Luego un arranque no muy promisorio (empate ante Flamengo y derrota frente a Olimpia), el Granate llegaba a este encuentro habiendo derrotado a este mismo rival hace apenas una semana, aunque esta vez el desafío parecía más complicado porque el escenario era otro.
Así, ambos equipos afrontaban este encuentro sabiendo que una derrota los dejaría casi afuera de competencia, ya que el local tenía sólo 3 puntos y Lanús apenas 4. Por eso, a los dos les servía nada más que una victoria.
En este contexto, Lanús pareció afrontar más decidido tan trascendental encuentro y además contó un condimento extra: consiguió quebrar el cero en los primeros instantes del mismo.
Apenas 5' se jugaban cuando Diego Valeri se hizo cargo de un tiro libre desde el borde derecho del área del equipo local. Sin embargo, en lugar de enviar un centro alto como todos esperaban, decidió poner en práctica una jugada preparada y colocó un pase por abajo al centro del área. Allí la fue a buscar Regueiro, que solo y con un zurdazo inapelable decretó la apertura del marcador para el equipo argentino.

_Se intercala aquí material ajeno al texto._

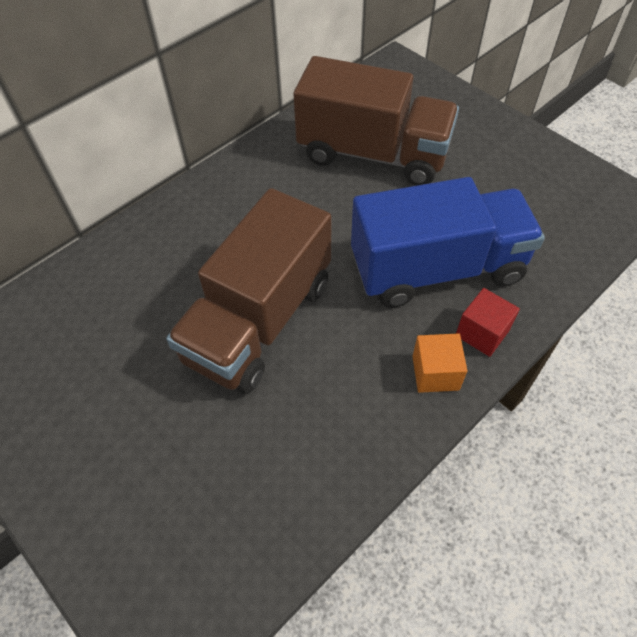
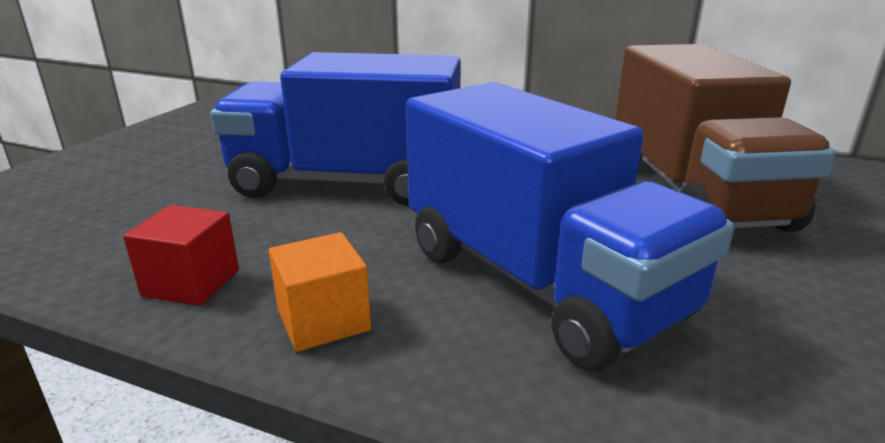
camera: 65 degrees right, 30 degrees down
(259, 320) = (347, 183): brown truck -> blue truck
(482, 333) = (438, 356): red cube -> red cube (191, 282)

El oportunismo y la inteligencia de Lanús hacían que el equipo dirigido por Gabriel Schurrer consiga la ventaja antes de que el partido se arme, e iba a ser esa misma inteligencia la responsable de que el conjunto argentino mantenga esa superioridad durante todo el primer tiempo.
Porque, sin brillar, Lanús supo cuidar el 1 a 0 y casi no pasó sobresaltos en la primera mitad, a excepción de la increíble chance que desperdició el argentino Luciano Figueroa a los 19', cuando quedó solo y sin marca en el área chica pero terminó sorpresivamente definiendo desviado.
Ya en el segundo tiempo, la paridad en el desarrollo se mantuvo, aunque Emelec saliío decidido, lógicamente, a llevarse por delante a Lanús.
Sin embargo, el equipo local no pudo hilvanar siquiera una acción de peligro en equipo y sólo se limitó a asustar a Lanús con tiros desde media distancia que no inquietaron demasiado al arquero Agustín Marchesín.
Así, Lanús fue poco a poco haciendo su negocio y jugando con la desespéración de su rival, que sabía que una derrota en casa lo dejaba casi afuera de competencia.
Para colmo, sobre el final del encuentro, Mariano Pavone aguantó una pelota, se sacó de encima con categoría a un rival y fue claramente derribado en el área, lo que derivó en el correspondiente penal y en la capitalización de Regueiro, que nuevamente se anotó en la red para sentenciar el gran resultado.
Con estos 3 puntos, Lanús suma 7 y se sube a lo más alto del Grupo 2, a la espera de lo que suceda en el choque entre Flamengo y Olimpia. Los dirigidos por Schurrer blanquearon su panorama y esperan más confiados sus dos últimos partidos, aunque no deben relajarse ya que le quedan los dos rivales más complicados y aún nada parece estar definido.